What is required
Copy the data that follows, character for character, minus the pictures.

Data extract
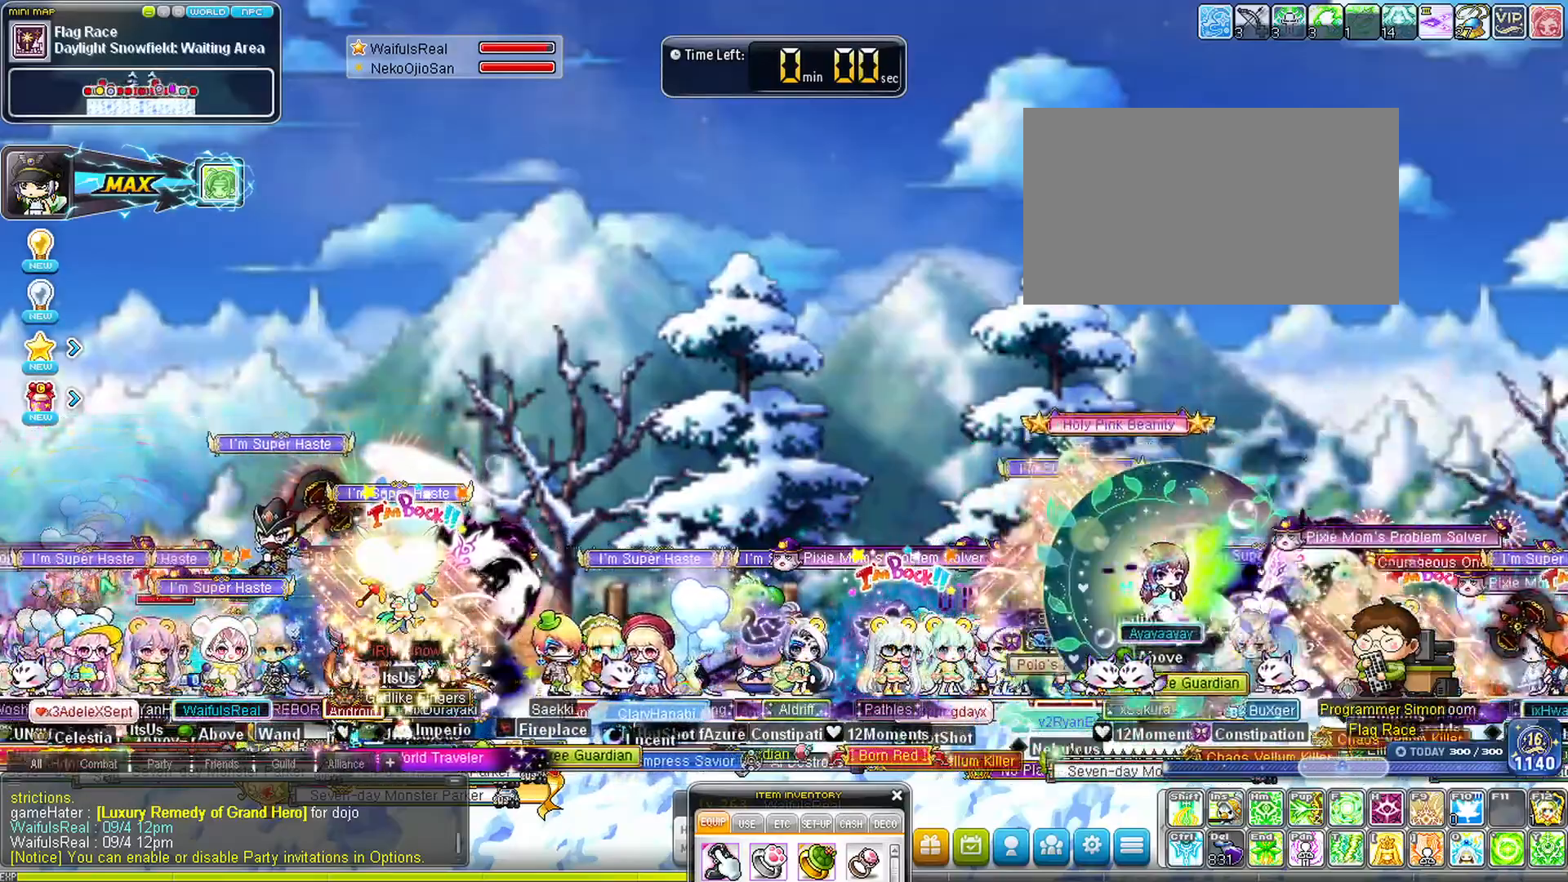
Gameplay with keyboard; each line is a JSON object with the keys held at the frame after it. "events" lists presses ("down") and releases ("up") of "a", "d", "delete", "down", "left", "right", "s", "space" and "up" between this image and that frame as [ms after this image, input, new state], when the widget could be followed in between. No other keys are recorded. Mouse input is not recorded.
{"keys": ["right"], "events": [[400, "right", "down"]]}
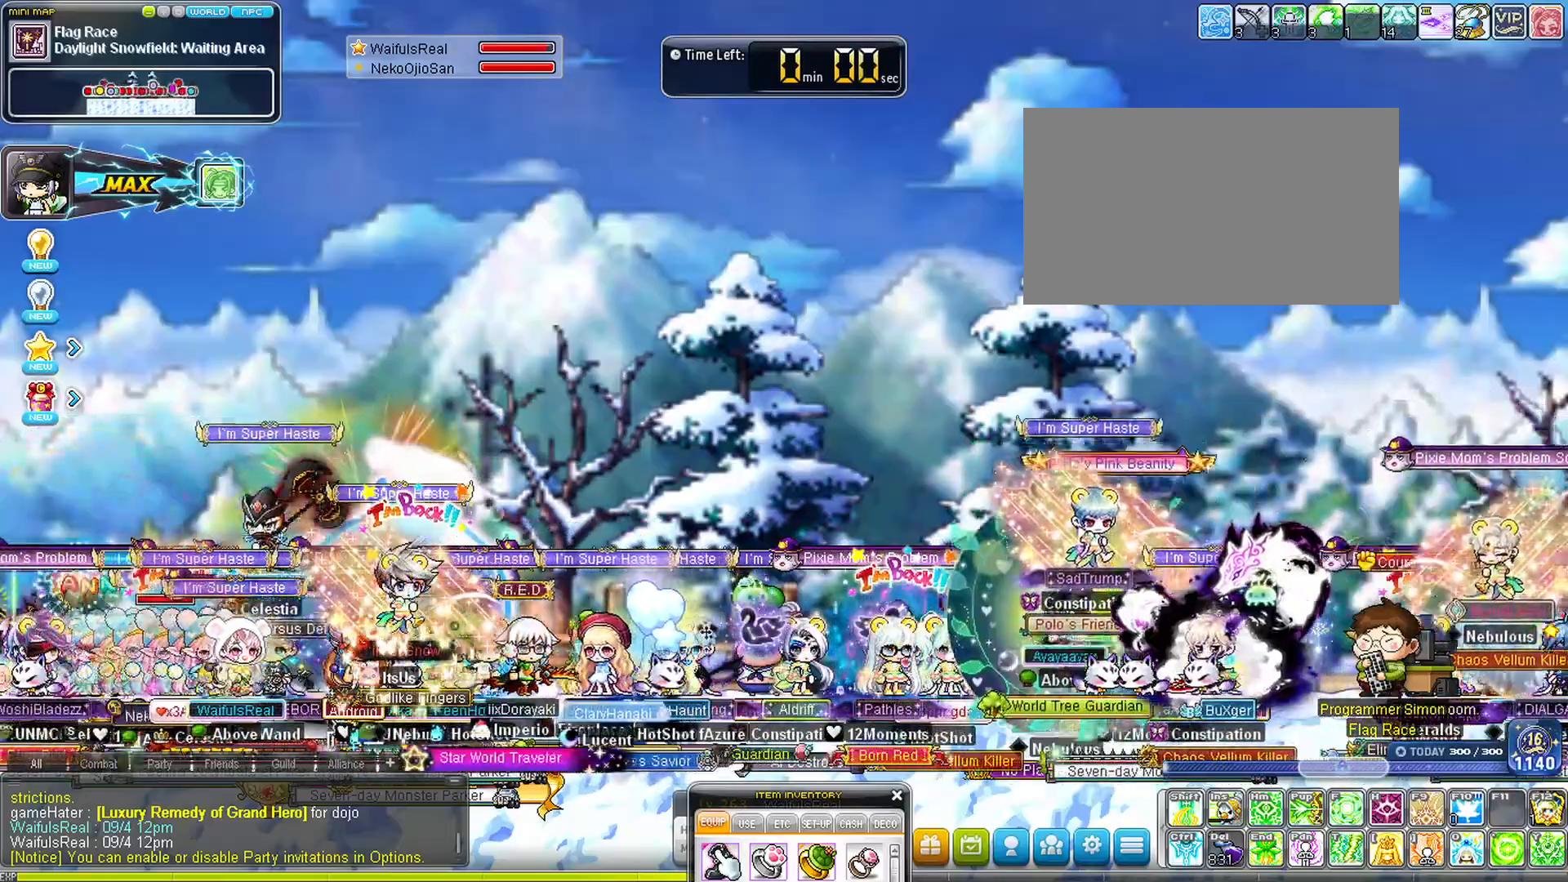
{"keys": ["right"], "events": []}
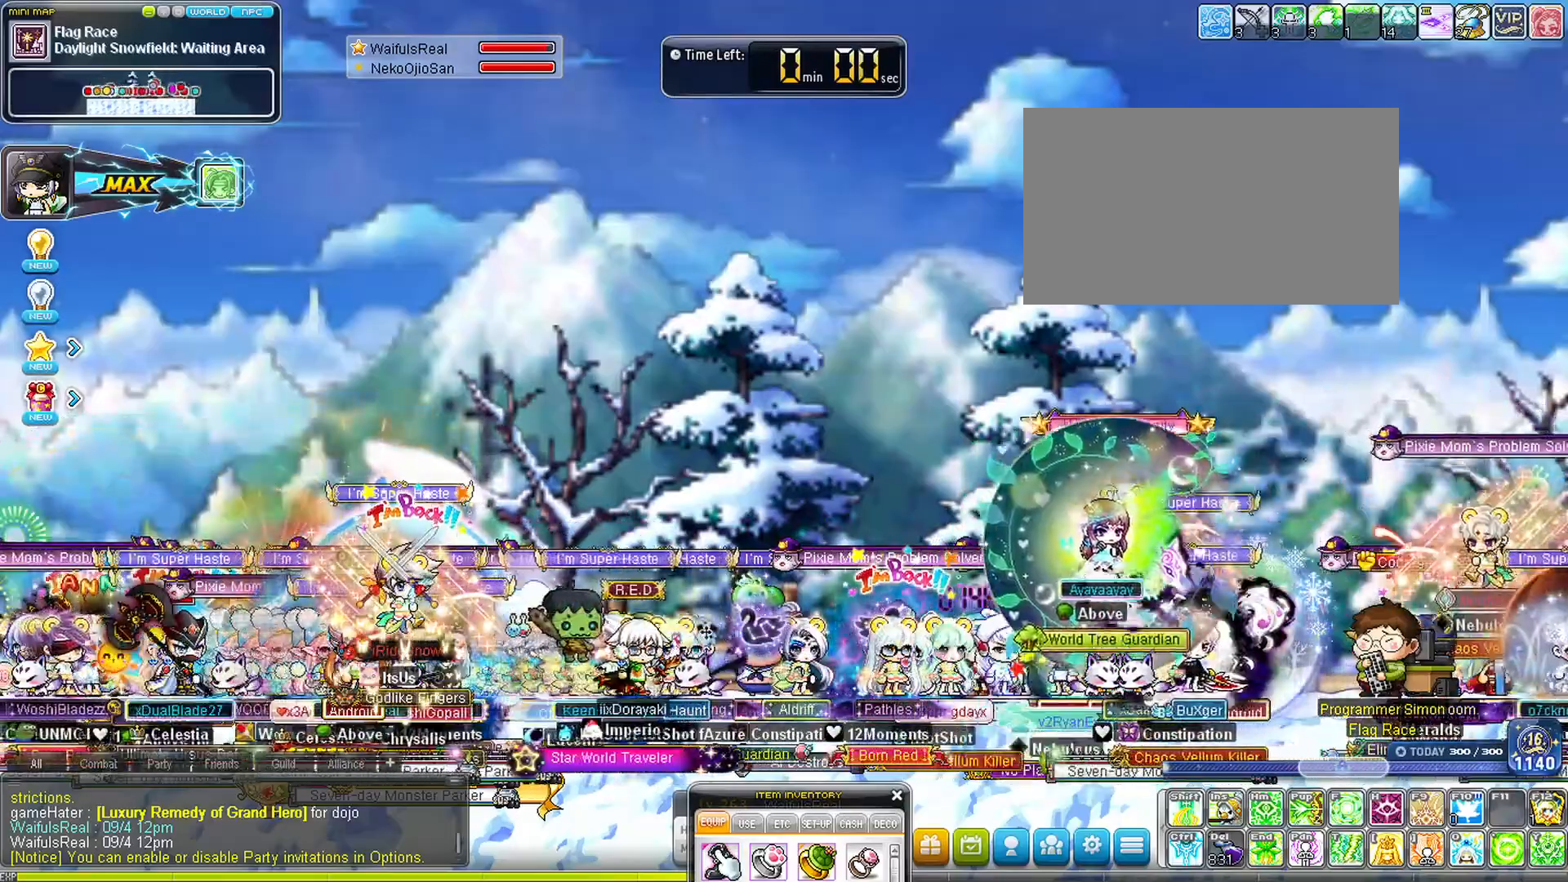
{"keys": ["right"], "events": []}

Exercise output
Gameplay with keyboard; each line is a JSON object with the keys held at the frame after it. "events" lists presses ("down") and releases ("up") of "a", "d", "delete", "down", "left", "right", "s", "space" and "up" between this image and that frame as [ms after this image, input, new state], when the widget could be followed in between. No other keys are recorded. Mouse input is not recorded.
{"keys": ["right"], "events": [[400, "right", "down"]]}
{"keys": ["right"], "events": []}
{"keys": ["right"], "events": []}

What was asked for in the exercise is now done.